The record on immigration of the past five years has not just damaged the Conservatives’ reputation but also voters’ confidence in what politicians can do. As a result, voters are more angry and frustrated and often less well-informed than ever.
In the coalition agreement, the Lib Dems accepted the Tory red lines on immigration in return for a deal, not entirely honoured, to end the detention of children. David Cameron’s “no ifs, no buts” pledge to reduce net migration to “the tens of thousands”, which was never compatible with membership of the EU and the obligation to respect free movement of workers, fared even less well. In 2010, the figure for net migration, 252,000, set a new record, but the latest figure stands at another new high of almost 300,000. That is despite a three-pronged attack on students, workers and extended families.
Attempts to limit the number of overseas students in further education and post-graduate workers merely offended valuable partners like India. Immigration from outside the EU remained static: there is a limit on skilled workers, and a higher skill level for employer-sponsored visas. Britons wanting to bring in non-EU spouses now need an annual income of over £18,600, which excludes more than 40% of British citizens. But from the EU, immigration has more than doubled in the past five years, to over 170,000.
The coalition cut the migration impacts fund. Communities were left with little extra support as pressure grew on public services, in particular primary schools, housing and doctors’ surgeries. Headlines about schools where every child spoke English as a second language fuelled rising anxiety about immigration, which became a dominant concern for voters. Yet these fears were often based on inaccurate ideas about the scale of immigration and the number of non-British-born citizens, which politicians failed to challenge by pointing out, for example, that an EU worker who comes to the UK for more than a year is considered to have migrated. It has become received wisdom that large numbers of unskilled migrants from the new EU accession countries are driving down wages and pinching Britons’ jobs, a view often encouraged by the anti-immigration Home Office. In fact, although there are local exceptions, the weight of evidence suggests that migration could account for as much as 0.5% of George Osborne’s tentative recovery.
In this tricky context of wide concern and limited powers of action, there is a bidding war from the main parties for 2015. The Conservatives have downgraded their pledge to cut net migration to a mere ambition. In a competitive field, Ukip stands out for its toughness: a points-based system, a five-year freeze on all unskilled immigration, a cap of 50,000 skilled workers a year, and a five-year wait before any migrant can claim benefits. But all the main parties are responding to voters’ concerns that have been inflamed by a lethal mix of political neglect and political over-reaction. So EU citizens would be barred from certain benefits for four years for the Conservatives, and two for Labour. Both Lib Dems and the Tories would end the payment of child benefit to children abroad. Labour rightly emphasises tackling exploitative working practices, but also boosting border controls. Its manifesto also offers a welcome humanity by promising a more generous response to the Syrian refugee crisis and – like the Lib Dems – ending indefinite detention for failed asylum seekers.

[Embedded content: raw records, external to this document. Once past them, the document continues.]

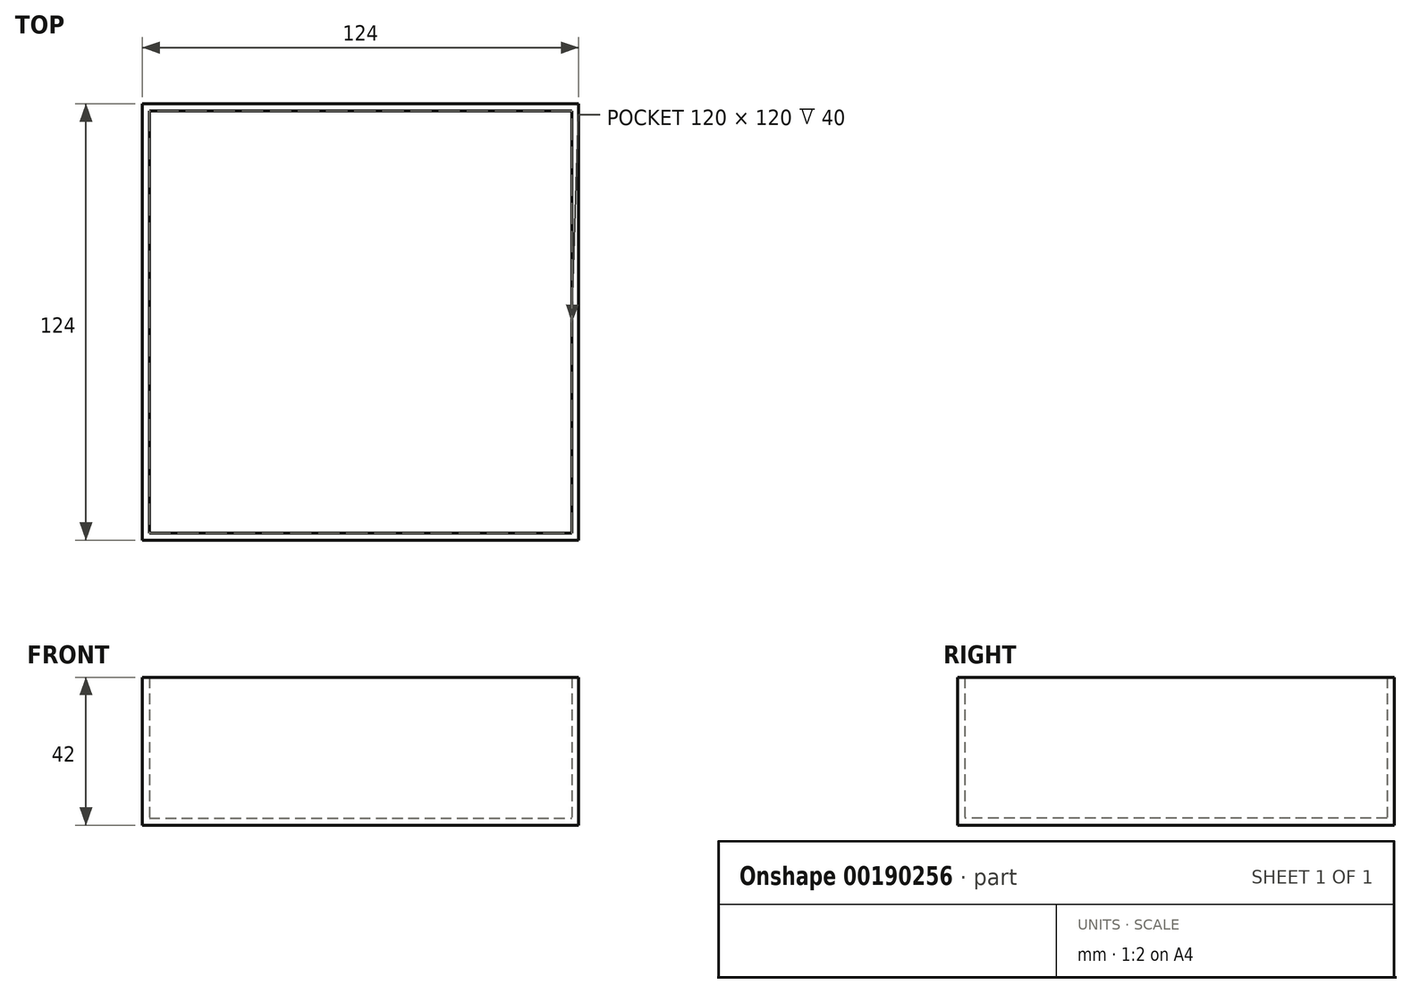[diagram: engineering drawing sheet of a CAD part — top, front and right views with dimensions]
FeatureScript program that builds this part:
annotation { "Feature Type Name" : "Feature", "Feature Type Description" : "" }
export const myFeature = defineFeature(function(context is Context, id is Id, definition is map)
    precondition{}
    {
        {
            var Q0;
            Q0=qCreatedBy(makeId("Top.planeOp"),FACE);
            var sketch = newSketch(context, id + "F0", { "sketchPlane" : qUnion([Q0])});
            skLineSegment(sketch, "E0.bottom", {"start": v(-60, 60) * mm, "end": v(60, 60) * mm});
            skLineSegment(sketch, "E0.top", {"start": v(-60, -60) * mm, "end": v(60, -60) * mm});
            skLineSegment(sketch, "E0.left", {"start": v(-60, 60) * mm, "end": v(-60, -60) * mm});
            skLineSegment(sketch, "E0.right", {"start": v(60, 60) * mm, "end": v(60, -60) * mm});
            skPoint(sketch, "E0.middle", {"position": v(0, 0) * mm});
            skLineSegment(sketch, "E1.bottom", {"start": v(-62, 62) * mm, "end": v(62, 62) * mm});
            skLineSegment(sketch, "E1.top", {"start": v(-62, -62) * mm, "end": v(62, -62) * mm});
            skLineSegment(sketch, "E1.left", {"start": v(-62, 62) * mm, "end": v(-62, -62) * mm});
            skLineSegment(sketch, "E1.right", {"start": v(62, 62) * mm, "end": v(62, -62) * mm});
            skSolve(sketch);
        }
        {
            var Q0;
            Q0=makeQuery(id+"F0.imprint","IMPRINT",FACE,{"disambiguationData":[TD([[makeQuery(id+"F0.imprint","IMPRINT",EDGE,{"derivedFrom":sQuery(id+"F0.wireOp",EDGE,"E0.bottom")}),1.0]])]});
            var Q1;
            Q1=makeQuery(id+"F0.imprint","IMPRINT",FACE,{"disambiguationData":[TD([[makeQuery(id+"F0.imprint","IMPRINT",EDGE,{"derivedFrom":sQuery(id+"F0.wireOp",EDGE,"E0.bottom")}),-1.0]])]});
            extrude(context, id + "F1", {"entities" : qUnion([Q0, Q1]), "oppositeDirection" : true, "depth" : 2 * mm});
        }
        {
            var Q0;
            Q0=makeQuery(id+"F0.imprint","IMPRINT",FACE,{"disambiguationData":[TD([[makeQuery(id+"F0.imprint","IMPRINT",EDGE,{"derivedFrom":sQuery(id+"F0.wireOp",EDGE,"E0.bottom")}),1.0]])]});
            extrude(context, id + "F2", {"entities" : qUnion([Q0]), "operationType" : NewBodyOperationType.ADD, "depth" : 40 * mm});
        }
    });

How the country imagines itself is always the unspoken context of an election campaign. What sort of a society we want to live in, and what kind of economy will best sustain it – this is the underlying matter of most party policy proposals and most politicians’ rhetoric. Migration speaks directly to both parts of the debate. Britain can be an outward-facing nation, engaged with Europe and the world, capable of building and sustaining a society in which both old and new citizens of the union feel comfortable, and reap the economic rewards that flow from it. But only if politicians frame their arguments in that context. Labour has acknowledged that in government it misjudged both the scale of immigration and how people would react. Now that the Tories have failed to live up their rhetoric of 2010, this is a debate whose parameters need resetting again. No party is ready to take that risk.